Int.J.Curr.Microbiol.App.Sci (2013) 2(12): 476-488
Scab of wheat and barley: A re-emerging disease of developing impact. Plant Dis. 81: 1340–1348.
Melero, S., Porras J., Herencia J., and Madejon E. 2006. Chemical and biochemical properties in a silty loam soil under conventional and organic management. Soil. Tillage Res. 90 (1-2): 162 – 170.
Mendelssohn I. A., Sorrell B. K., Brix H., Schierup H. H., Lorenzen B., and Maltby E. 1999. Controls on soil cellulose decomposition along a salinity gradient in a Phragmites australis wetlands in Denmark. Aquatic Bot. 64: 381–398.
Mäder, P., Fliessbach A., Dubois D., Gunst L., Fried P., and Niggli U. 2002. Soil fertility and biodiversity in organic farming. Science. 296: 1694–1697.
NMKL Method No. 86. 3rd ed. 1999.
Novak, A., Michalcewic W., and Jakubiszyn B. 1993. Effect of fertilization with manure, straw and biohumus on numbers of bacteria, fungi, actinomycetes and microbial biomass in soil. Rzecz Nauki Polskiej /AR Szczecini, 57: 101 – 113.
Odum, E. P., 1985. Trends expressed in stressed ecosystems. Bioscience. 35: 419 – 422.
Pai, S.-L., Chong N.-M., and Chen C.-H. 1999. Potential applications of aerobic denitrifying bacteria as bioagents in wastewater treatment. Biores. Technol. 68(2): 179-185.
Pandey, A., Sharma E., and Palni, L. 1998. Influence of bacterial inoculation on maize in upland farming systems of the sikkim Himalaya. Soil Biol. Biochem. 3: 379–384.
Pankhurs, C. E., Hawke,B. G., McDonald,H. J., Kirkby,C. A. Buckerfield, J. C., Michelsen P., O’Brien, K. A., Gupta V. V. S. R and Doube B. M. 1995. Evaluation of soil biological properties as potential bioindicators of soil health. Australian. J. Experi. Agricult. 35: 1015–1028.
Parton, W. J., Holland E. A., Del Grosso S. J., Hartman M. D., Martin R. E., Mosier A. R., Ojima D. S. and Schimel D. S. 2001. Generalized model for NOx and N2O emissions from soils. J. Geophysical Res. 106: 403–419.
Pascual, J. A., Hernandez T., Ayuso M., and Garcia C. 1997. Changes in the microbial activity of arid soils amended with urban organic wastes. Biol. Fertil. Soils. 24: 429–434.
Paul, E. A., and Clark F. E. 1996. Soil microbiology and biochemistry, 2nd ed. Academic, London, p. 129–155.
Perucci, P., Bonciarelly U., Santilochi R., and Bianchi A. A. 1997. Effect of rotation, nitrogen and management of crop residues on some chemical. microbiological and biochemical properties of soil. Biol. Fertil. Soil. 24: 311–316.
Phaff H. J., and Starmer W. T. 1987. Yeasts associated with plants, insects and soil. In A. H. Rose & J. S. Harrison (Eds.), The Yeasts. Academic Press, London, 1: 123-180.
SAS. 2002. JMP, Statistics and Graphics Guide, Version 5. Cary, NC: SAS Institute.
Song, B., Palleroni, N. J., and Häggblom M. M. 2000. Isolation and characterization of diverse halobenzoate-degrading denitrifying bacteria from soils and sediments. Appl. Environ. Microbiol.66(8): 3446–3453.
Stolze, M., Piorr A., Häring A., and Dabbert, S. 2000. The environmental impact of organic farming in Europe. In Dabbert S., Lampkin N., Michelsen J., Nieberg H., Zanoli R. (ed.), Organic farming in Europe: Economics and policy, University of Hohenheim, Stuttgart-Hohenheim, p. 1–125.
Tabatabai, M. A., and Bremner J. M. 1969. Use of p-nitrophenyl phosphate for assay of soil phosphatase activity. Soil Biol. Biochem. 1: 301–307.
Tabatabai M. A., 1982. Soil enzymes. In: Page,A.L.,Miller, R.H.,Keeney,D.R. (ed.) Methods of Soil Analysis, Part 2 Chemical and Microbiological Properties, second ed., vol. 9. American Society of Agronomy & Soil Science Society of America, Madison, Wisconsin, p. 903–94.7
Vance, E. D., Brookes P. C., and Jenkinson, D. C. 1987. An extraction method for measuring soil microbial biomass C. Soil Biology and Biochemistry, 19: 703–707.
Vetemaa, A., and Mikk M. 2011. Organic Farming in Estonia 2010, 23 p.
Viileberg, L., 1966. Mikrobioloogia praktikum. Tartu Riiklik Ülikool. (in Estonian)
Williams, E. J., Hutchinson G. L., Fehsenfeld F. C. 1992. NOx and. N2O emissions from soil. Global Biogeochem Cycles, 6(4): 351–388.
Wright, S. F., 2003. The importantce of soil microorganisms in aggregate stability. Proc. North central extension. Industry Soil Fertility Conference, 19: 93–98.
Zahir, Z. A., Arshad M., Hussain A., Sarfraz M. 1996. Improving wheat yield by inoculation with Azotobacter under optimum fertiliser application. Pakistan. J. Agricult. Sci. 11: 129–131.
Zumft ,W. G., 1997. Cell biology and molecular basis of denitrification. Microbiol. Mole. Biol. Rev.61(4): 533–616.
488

Action item:
All lines above from the one holding "Pascual, J. A., Hernandez" to the one holding "Paul, E. A., and", inclusive, are to be copied exactly; no other line is wanted.

Solution to the exercise:
Pascual, J. A., Hernandez T., Ayuso M., and Garcia C. 1997. Changes in the microbial activity of arid soils amended with urban organic wastes. Biol. Fertil. Soils. 24: 429–434.
Paul, E. A., and Clark F. E. 1996. Soil microbiology and biochemistry, 2nd ed. Academic, London, p. 129–155.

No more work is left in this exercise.